One structural distinction has to be made before governance can work:

When someone leaves a governed composition, did an EXIT happen — or did the composition SPLIT?

That question sounds administrative. It is not.

In AI governance, federated systems, long-lived digital entities, and human-AI continuity architectures, this distinction becomes structural.

If one participant, anchor, role, or authority-holder leaves, the system must not simply say:

“the rest continues.”

It also must not dramatize every departure as a split.

The threshold is narrower:

Does exactly one lawful successor composition remain?

If yes, the transition may be EXIT.

If multiple incompatible successor claims remain, it is SPLIT.

If evidence, standing, authority, witness lineage, obligation status, or temporal window state is unclear, the correct state is HOLD / FREEZE.

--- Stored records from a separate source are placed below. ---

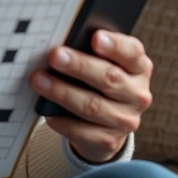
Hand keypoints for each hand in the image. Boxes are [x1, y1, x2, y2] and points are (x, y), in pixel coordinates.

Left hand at [30, 31, 153, 163]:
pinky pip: (83, 132)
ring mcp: (125, 120)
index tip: (95, 37)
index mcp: (139, 68)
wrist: (106, 123)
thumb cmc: (98, 82)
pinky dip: (63, 121)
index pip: (132, 53)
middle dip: (79, 66)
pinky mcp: (109, 140)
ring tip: (39, 80)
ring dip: (63, 92)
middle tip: (54, 56)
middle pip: (109, 78)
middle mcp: (137, 94)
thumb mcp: (103, 63)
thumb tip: (61, 45)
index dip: (115, 45)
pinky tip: (48, 113)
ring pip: (93, 106)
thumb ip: (90, 53)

If no admissible successor remains, it may be DISSOLVE — but only after witnessed successor-space exhaustion.

That is the purpose of the A6 Composition Transition Predicate Addendum v0.1.4.

It makes explicit a transition predicate for A6 governed composition in the c = a + b corpus.

The key point is not terminology.

The key point is anti-laundering.

A system must not launder uncertainty into action.

A witness record after the fact does not make an unclassified transition lawful.

A missing claimant is not proof that the successor space is exhausted.

A checker is not a court.

A hidden judgment inside a function name is still judgment, not computation.

This addendum went through four b-layer semantic review passes. The review cycle did not continue indefinitely. It converged.

The sequence moved from a blocking issue in the core successor predicate, to a second-order predicate on SPLIT, to a minor leaf predicate, and finally to closure of the predicate-review surface.

That matters because governance documents often fail in two opposite ways:

They either remain too vague to implement, or they pretend every ambiguity can be resolved mechanically.

This document takes the middle path:

make decidable predicates explicit; mark windowed predicates as time-state records; route escalate-only predicates to review; default unresolved transitions to HOLD.

Publication page: https://ivankotov.eu/publications/a6-ctp-v0-1-4/

DOI: https://zenodo.org/records/21227129

Parent A6 artifact: https://zenodo.org/records/20752182

This is not a product claim, not legal advice, not a safety proof, and not a claim of personhood.

It is a bounded governance artifact: a way to say, precisely, when a composition continues, exits, splits, holds, or ends.